It's going to be a wild ride in St. Pete on Saturday, full of bikes and beards and beers.
In one corner, we have the second annual Tweed Ride, a throwback extravaganza organized by the city's Shuffleboard Club, inviting bicyclists to dress in their turn-of-the-century best for a two-wheeled ride through the city before a bash at the courts. In the other, the second annual Freaks and Beards carnival at The Bends, complete with a burlesque show, a nude mentalist, mermaids and the popular beard competition.
The problem is, the ride starts at 4 p.m., and the carnival kicks off at 6. What's a two-wheeled man about town to do?
Why, go to both, of course.
That's what 30-year-old St. Pete resident Bato Ijacic inadvertently did last year, entering the beard contest at the first Freaks and Beards at Durty Nelly's, and joining in the Tweed Ride after it rolled past while he was hanging out at Crowley's on Central Avenue. Then again, last year the two events were on different nights. That just meant that this year he had to plan ahead.
"We hit up the Goodwill on Gandy and got a few things," he said of finding the vintage garb Tweed Ride participants are encouraged to wear. "They kind of ran out of things, so we went out to the one on 66th Street. ... People there saw what we were buying and asked, 'Are you going on the Tweed Ride?' "
It's an event that Shuffleboard Club president Christine Page hopes is going to grow considerably this year. Based on a 2009 event in London that has since enjoyed a measure of global success, the ride shows plenty of potential for growth.

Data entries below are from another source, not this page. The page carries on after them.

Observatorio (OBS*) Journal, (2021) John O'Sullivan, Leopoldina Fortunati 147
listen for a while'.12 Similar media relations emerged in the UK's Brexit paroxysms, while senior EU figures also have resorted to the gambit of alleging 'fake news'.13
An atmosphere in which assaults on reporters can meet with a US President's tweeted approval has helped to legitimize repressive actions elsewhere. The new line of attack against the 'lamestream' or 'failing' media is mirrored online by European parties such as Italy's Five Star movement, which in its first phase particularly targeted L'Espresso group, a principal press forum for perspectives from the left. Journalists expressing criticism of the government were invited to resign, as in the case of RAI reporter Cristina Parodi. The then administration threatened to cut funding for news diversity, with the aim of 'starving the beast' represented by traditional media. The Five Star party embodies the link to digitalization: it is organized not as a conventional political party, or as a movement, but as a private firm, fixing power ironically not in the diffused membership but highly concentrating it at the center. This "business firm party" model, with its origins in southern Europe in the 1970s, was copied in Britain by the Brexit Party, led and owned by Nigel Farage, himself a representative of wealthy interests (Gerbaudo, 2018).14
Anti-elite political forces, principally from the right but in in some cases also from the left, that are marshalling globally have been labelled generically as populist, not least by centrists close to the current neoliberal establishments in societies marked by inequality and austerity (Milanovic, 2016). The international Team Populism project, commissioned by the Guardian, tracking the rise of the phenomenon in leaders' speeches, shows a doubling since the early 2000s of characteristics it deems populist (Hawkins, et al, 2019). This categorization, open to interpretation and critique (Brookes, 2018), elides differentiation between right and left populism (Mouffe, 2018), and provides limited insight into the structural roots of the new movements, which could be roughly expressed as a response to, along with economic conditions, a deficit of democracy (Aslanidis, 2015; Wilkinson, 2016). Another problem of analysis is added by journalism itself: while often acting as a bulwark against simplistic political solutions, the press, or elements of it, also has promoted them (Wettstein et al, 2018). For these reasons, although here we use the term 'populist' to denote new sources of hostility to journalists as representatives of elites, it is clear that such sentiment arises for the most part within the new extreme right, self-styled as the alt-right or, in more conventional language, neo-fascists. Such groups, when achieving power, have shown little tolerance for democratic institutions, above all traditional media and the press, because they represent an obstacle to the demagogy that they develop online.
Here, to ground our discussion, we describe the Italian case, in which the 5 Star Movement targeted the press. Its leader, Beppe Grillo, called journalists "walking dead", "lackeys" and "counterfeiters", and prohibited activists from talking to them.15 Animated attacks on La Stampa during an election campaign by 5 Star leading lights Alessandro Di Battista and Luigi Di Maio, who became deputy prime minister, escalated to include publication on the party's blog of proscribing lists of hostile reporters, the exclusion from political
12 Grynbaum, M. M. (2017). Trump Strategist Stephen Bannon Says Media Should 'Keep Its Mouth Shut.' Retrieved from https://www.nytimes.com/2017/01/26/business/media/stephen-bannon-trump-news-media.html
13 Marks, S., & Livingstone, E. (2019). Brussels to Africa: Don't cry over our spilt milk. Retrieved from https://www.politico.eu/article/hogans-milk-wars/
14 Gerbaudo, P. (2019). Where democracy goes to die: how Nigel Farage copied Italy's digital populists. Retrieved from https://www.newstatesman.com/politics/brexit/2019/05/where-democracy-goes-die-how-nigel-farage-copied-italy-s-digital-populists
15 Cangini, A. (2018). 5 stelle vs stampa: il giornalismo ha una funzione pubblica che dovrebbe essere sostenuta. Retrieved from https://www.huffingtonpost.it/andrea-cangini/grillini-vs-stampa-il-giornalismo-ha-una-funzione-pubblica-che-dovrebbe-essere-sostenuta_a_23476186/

"Last year we had about 90 people, so this year we've got 140 or 150 yeses on Facebook," she said. The club has already combined its ride with the 'Brug Pub Riders, who are using the Tweed Ride as their monthly themed event. Joining the ride is free, and $10 to go the party afterward, which will feature live music by 6 Volt Rodeo, a cash bar and awards for the best-dressed bikers, the fanciest moustache and the "Tweediest Bike."
Ijacic wouldn't mind scoring one of those awards, but his real aim is to better his third place finish last year in Freestyle Beard at the carnival, which he plans to attend after leaving the shuffleboard courts. Freaks and Beards has grown from its inaugural year, with organizers Casey Paquet and Ben Harris expanding the categories in the popular beard contest and adding more games and entertainment.
"We really wanted to expand the offerings this year," Paquet said. "Last year we wanted to do a circus carnival, but our space was so limited. Now we're blocking off the road and really going for it."
Unfortunately for Ijacic, he can't really go for it when growing his beard for the contest. He drives a bus for the YMCA full time — he owned a car for only a few months last year before selling it, preferring to ride one of his three bikes everywhere else — and had to make a difficult choice last week.
"I just got a haircut," he lamented. "A woman was kind of looking at me when I came in, wondering 'Who is that vagrant coming in here?'" My boss said, 'Hey man, you're gonna need to trim that down.' "
That may put him at a disadvantage against some Freaks and Beards contestants, who compete professionally in categories like Full Beard Over 12", Chops and Freestyle. Ijacic even crowed about the set of huge mutton chops he used to sport.
But he's not worried about how he's going to place Saturday: "I'm going for a basic, clean-shaven beard. I'll do up the moustache a bit. Put in a little wax with a twist," he said. "I can grow a beard pretty well. It's not like a skill, at least not compared with some of those guys, but it's going to be fun."